HOW TO COMPLETE THIS TASK: Each line of the material below with the word "showing" is to be reported.

EXERCISE INPUT:

+---+

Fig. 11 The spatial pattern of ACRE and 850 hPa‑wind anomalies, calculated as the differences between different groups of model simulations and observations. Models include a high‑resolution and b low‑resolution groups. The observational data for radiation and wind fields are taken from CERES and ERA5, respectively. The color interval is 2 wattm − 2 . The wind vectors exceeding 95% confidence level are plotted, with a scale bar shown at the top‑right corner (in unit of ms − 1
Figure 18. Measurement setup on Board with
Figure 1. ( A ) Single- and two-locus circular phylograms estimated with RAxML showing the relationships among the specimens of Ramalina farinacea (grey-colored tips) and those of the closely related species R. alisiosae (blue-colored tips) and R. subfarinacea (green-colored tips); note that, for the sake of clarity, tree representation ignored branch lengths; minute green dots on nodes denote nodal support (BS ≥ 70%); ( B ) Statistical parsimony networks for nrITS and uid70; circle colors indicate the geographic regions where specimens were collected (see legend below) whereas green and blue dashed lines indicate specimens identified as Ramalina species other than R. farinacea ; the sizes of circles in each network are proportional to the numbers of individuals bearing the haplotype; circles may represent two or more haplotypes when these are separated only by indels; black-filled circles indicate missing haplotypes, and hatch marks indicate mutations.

+---+

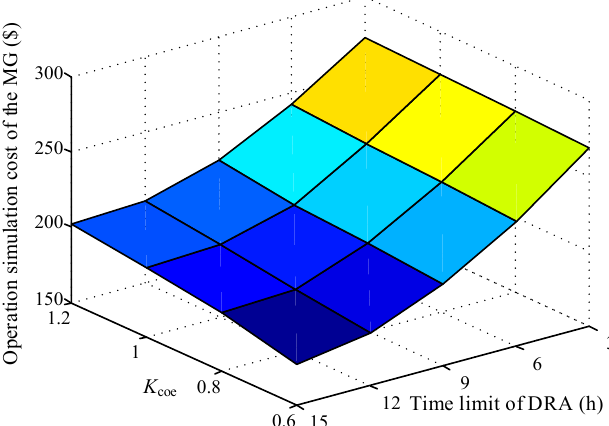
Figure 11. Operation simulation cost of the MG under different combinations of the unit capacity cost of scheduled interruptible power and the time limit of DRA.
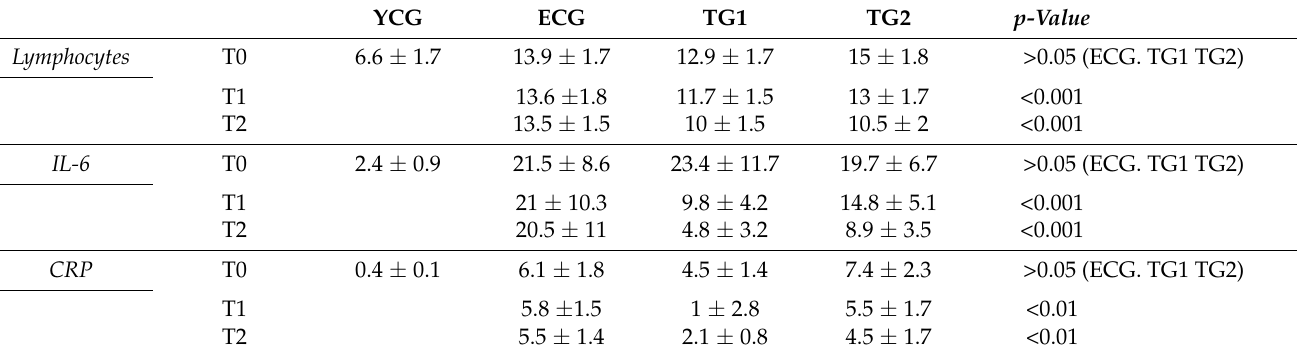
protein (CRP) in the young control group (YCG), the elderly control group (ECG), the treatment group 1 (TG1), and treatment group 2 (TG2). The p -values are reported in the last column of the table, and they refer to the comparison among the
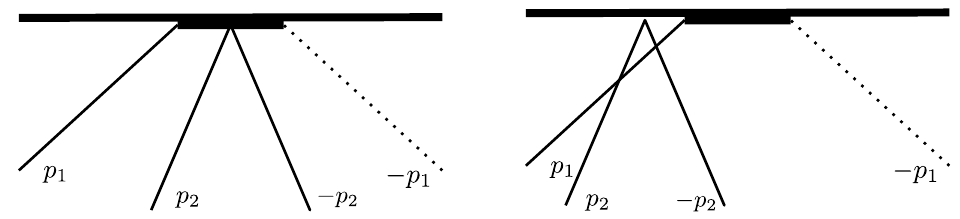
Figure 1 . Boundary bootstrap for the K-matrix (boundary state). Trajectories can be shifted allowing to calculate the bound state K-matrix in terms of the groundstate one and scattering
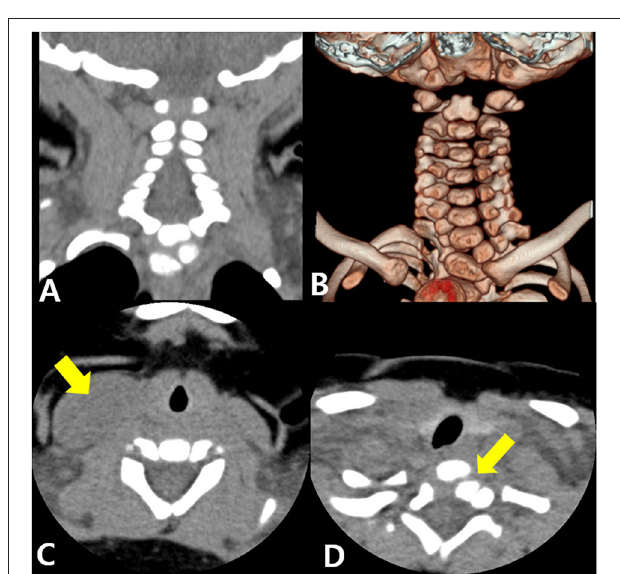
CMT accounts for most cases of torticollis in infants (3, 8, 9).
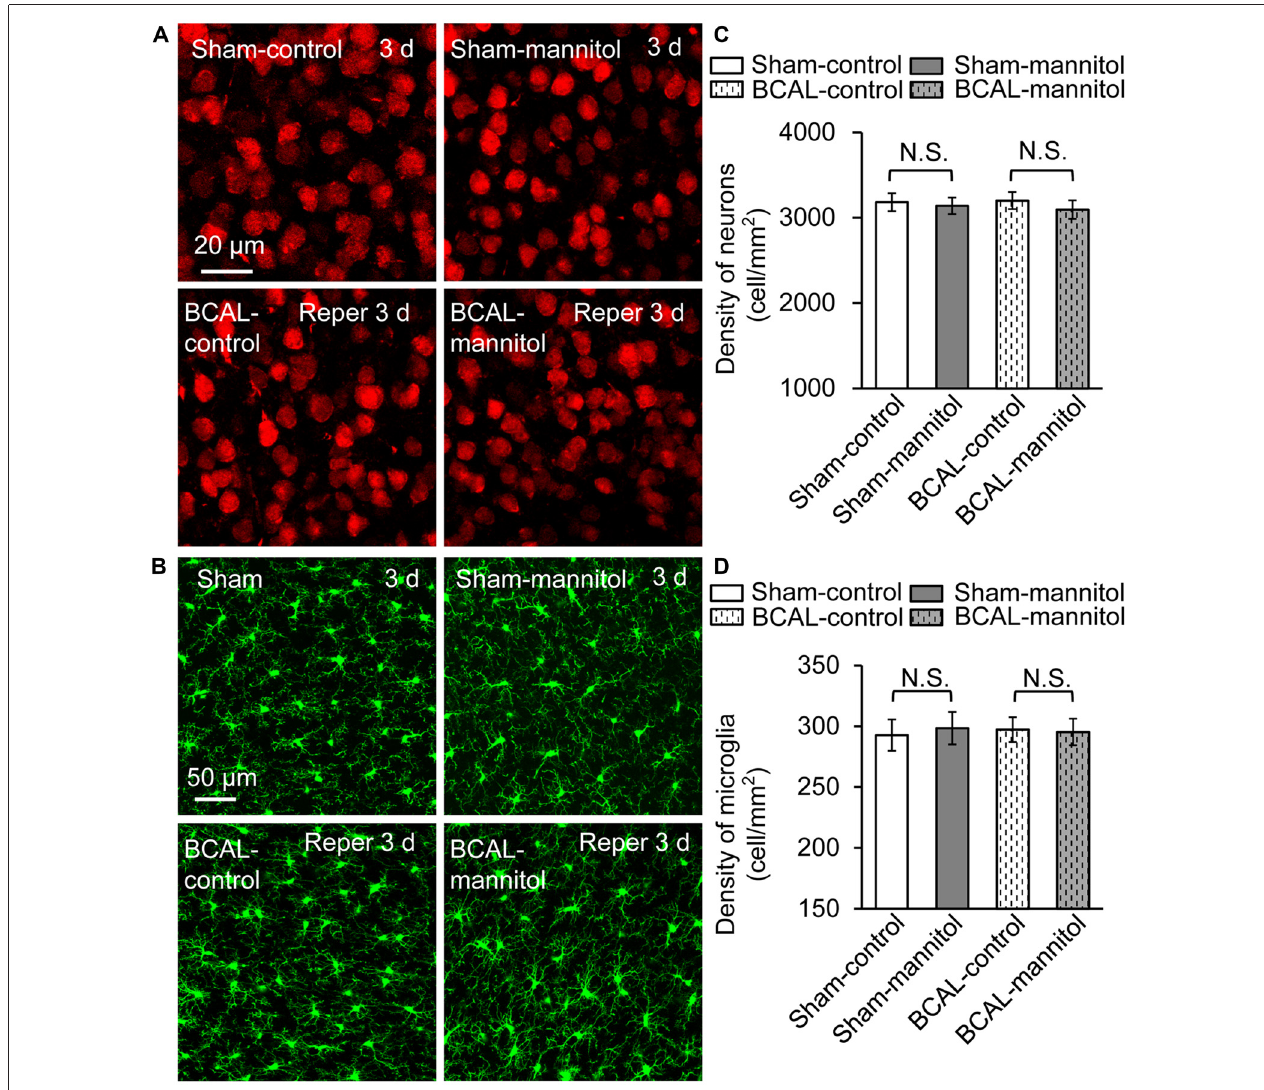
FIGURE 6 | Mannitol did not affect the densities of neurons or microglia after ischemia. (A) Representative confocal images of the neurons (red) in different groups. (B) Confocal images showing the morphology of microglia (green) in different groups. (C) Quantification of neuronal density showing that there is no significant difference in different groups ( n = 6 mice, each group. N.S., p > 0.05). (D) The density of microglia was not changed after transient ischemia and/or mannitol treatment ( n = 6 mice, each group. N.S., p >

+---+

WRITTEN SOLUTION:
Figure 1. ( A ) Single- and two-locus circular phylograms estimated with RAxML showing the relationships among the specimens of Ramalina farinacea (grey-colored tips) and those of the closely related species R. alisiosae (blue-colored tips) and R. subfarinacea (green-colored tips); note that, for the sake of clarity, tree representation ignored branch lengths; minute green dots on nodes denote nodal support (BS ≥ 70%); ( B ) Statistical parsimony networks for nrITS and uid70; circle colors indicate the geographic regions where specimens were collected (see legend below) whereas green and blue dashed lines indicate specimens identified as Ramalina species other than R. farinacea ; the sizes of circles in each network are proportional to the numbers of individuals bearing the haplotype; circles may represent two or more haplotypes when these are separated only by indels; black-filled circles indicate missing haplotypes, and hatch marks indicate mutations.
FIGURE 6 | Mannitol did not affect the densities of neurons or microglia after ischemia. (A) Representative confocal images of the neurons (red) in different groups. (B) Confocal images showing the morphology of microglia (green) in different groups. (C) Quantification of neuronal density showing that there is no significant difference in different groups ( n = 6 mice, each group. N.S., p > 0.05). (D) The density of microglia was not changed after transient ischemia and/or mannitol treatment ( n = 6 mice, each group. N.S., p >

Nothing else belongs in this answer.